AVX512 comes with Zen3 if the leaks are correct.
IC: With the FP units now capable of doing 256-bit on their own, is there a frequency drop when 256-bit code is run, similar to when Intel runs AVX2?
MP: No, we don’t anticipate any frequency decrease. We leveraged 7nm. One of the things that 7nm enables us is scale in terms of cores and FP execution. It is a true doubling because we didn’t only double the pipeline with, but we also doubled the load-store and the data pipe into it.
IC: Now the Zen 2 core has two 256-bit FP pipes, can users perform AVX512-esque calculations?
MP: At the full launch we’ll share with you exact configurations and what customers want to deploy around that.

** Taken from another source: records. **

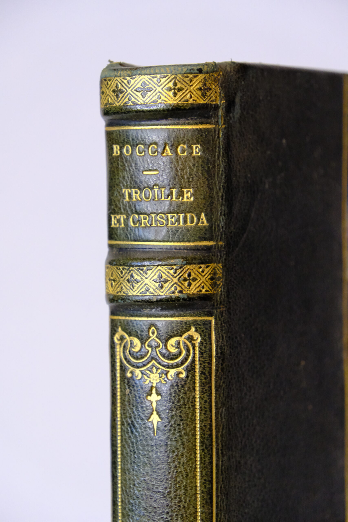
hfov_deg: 9.1
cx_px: 174
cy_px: 261
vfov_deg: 13.6
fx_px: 2189
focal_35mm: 151
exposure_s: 1/75
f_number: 5.6
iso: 6400
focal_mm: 100.6
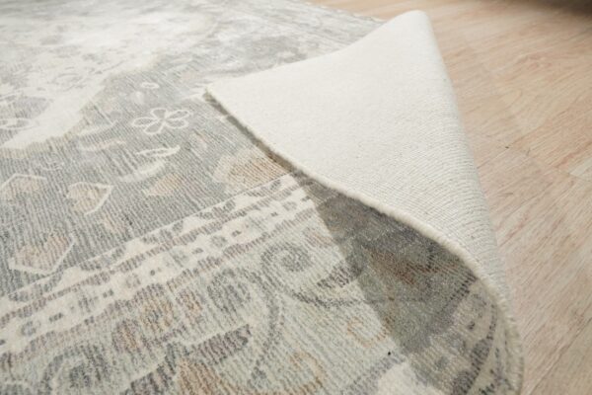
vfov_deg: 53.1
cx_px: 296
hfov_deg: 73.7
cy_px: 198
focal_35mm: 24
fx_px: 395
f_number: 5
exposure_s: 1/250
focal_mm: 16
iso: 1000
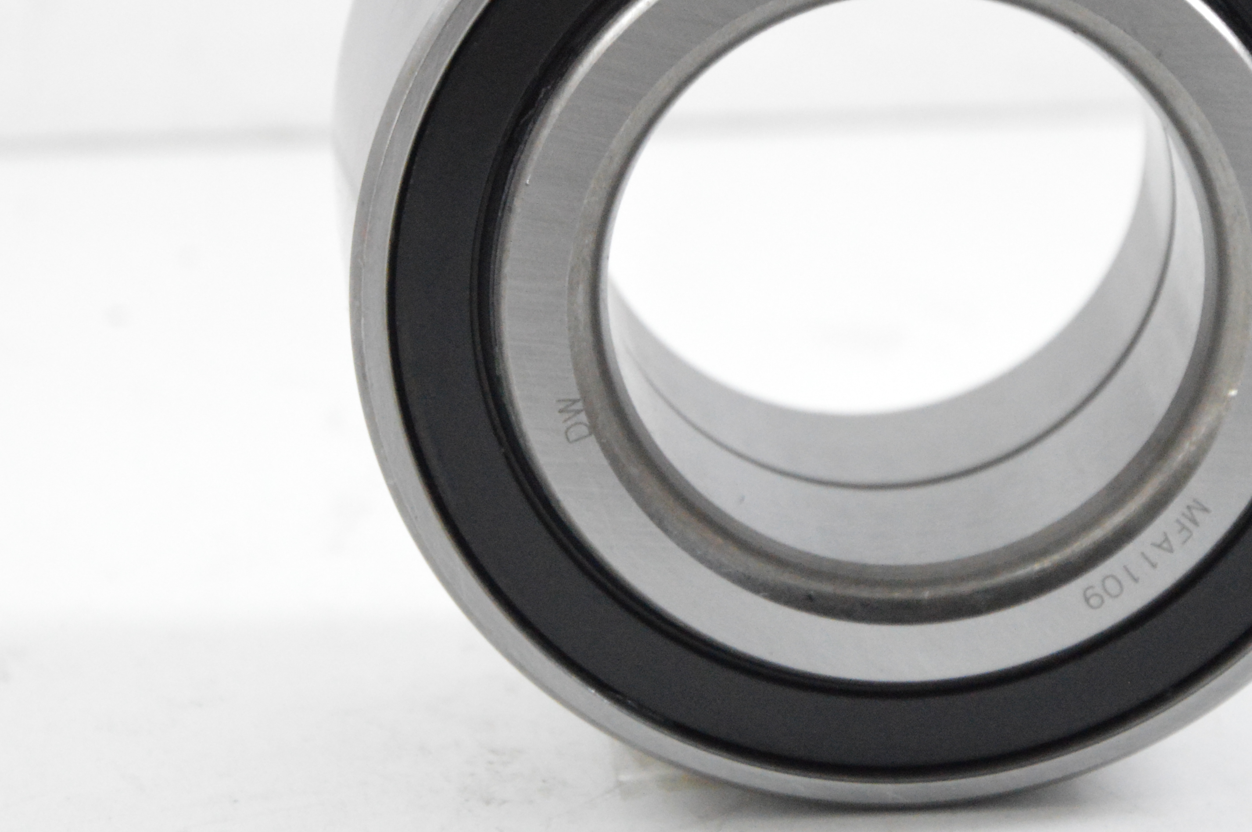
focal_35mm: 253
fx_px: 8791
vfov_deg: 5.4
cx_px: 932
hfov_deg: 8.1
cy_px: 195
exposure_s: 1/100
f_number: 7.1
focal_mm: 80
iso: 3200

Even worse many compilers, cough cough gcc, will default to using an vinsertf128 because, for pre Haswell/Bulldozer, in many cases it may be faster. Someday the default will change but for now this seems to be the case.
* yes there are 2 instructions one floating point one integer but they do the same thing. Ironically the FP is in AVX and the int is in AVX2. Someone in the know please explain this to me.